# [TASK TO COMPLETE]
What is needed is the whole of the data, set down exactly.

# [SUPPLIED INFORMATION]
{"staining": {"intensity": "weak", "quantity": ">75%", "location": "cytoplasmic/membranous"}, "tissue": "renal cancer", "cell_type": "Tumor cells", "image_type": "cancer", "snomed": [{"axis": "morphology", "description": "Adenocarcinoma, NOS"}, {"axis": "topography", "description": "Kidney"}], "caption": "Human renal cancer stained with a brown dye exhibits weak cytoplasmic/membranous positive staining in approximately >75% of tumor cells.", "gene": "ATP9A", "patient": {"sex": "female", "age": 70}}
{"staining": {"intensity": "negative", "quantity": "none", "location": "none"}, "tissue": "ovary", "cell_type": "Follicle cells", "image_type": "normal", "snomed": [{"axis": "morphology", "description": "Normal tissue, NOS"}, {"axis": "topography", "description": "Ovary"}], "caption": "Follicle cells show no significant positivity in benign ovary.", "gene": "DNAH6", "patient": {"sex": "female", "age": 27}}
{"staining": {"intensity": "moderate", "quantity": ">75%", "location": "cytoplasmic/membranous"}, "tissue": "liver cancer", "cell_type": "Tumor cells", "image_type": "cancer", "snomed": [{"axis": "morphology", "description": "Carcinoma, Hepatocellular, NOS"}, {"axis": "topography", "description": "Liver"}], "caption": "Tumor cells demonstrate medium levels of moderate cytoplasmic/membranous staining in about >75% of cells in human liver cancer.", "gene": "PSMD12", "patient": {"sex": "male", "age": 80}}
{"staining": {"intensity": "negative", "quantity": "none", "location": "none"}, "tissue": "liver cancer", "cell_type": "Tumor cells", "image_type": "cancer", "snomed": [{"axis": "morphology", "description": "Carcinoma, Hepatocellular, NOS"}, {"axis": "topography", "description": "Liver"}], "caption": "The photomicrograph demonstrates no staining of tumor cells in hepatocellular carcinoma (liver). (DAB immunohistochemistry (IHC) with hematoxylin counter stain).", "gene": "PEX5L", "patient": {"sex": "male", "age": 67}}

# [TASK RESULT]
{"staining": {"intensity": "weak", "quantity": ">75%", "location": "cytoplasmic/membranous"}, "tissue": "renal cancer", "cell_type": "Tumor cells", "image_type": "cancer", "snomed": [{"axis": "morphology", "description": "Adenocarcinoma, NOS"}, {"axis": "topography", "description": "Kidney"}], "caption": "Human renal cancer stained with a brown dye exhibits weak cytoplasmic/membranous positive staining in approximately >75% of tumor cells.", "gene": "ATP9A", "patient": {"sex": "female", "age": 70}}
{"staining": {"intensity": "negative", "quantity": "none", "location": "none"}, "tissue": "ovary", "cell_type": "Follicle cells", "image_type": "normal", "snomed": [{"axis": "morphology", "description": "Normal tissue, NOS"}, {"axis": "topography", "description": "Ovary"}], "caption": "Follicle cells show no significant positivity in benign ovary.", "gene": "DNAH6", "patient": {"sex": "female", "age": 27}}
{"staining": {"intensity": "moderate", "quantity": ">75%", "location": "cytoplasmic/membranous"}, "tissue": "liver cancer", "cell_type": "Tumor cells", "image_type": "cancer", "snomed": [{"axis": "morphology", "description": "Carcinoma, Hepatocellular, NOS"}, {"axis": "topography", "description": "Liver"}], "caption": "Tumor cells demonstrate medium levels of moderate cytoplasmic/membranous staining in about >75% of cells in human liver cancer.", "gene": "PSMD12", "patient": {"sex": "male", "age": 80}}
{"staining": {"intensity": "negative", "quantity": "none", "location": "none"}, "tissue": "liver cancer", "cell_type": "Tumor cells", "image_type": "cancer", "snomed": [{"axis": "morphology", "description": "Carcinoma, Hepatocellular, NOS"}, {"axis": "topography", "description": "Liver"}], "caption": "The photomicrograph demonstrates no staining of tumor cells in hepatocellular carcinoma (liver). (DAB immunohistochemistry (IHC) with hematoxylin counter stain).", "gene": "PEX5L", "patient": {"sex": "male", "age": 67}}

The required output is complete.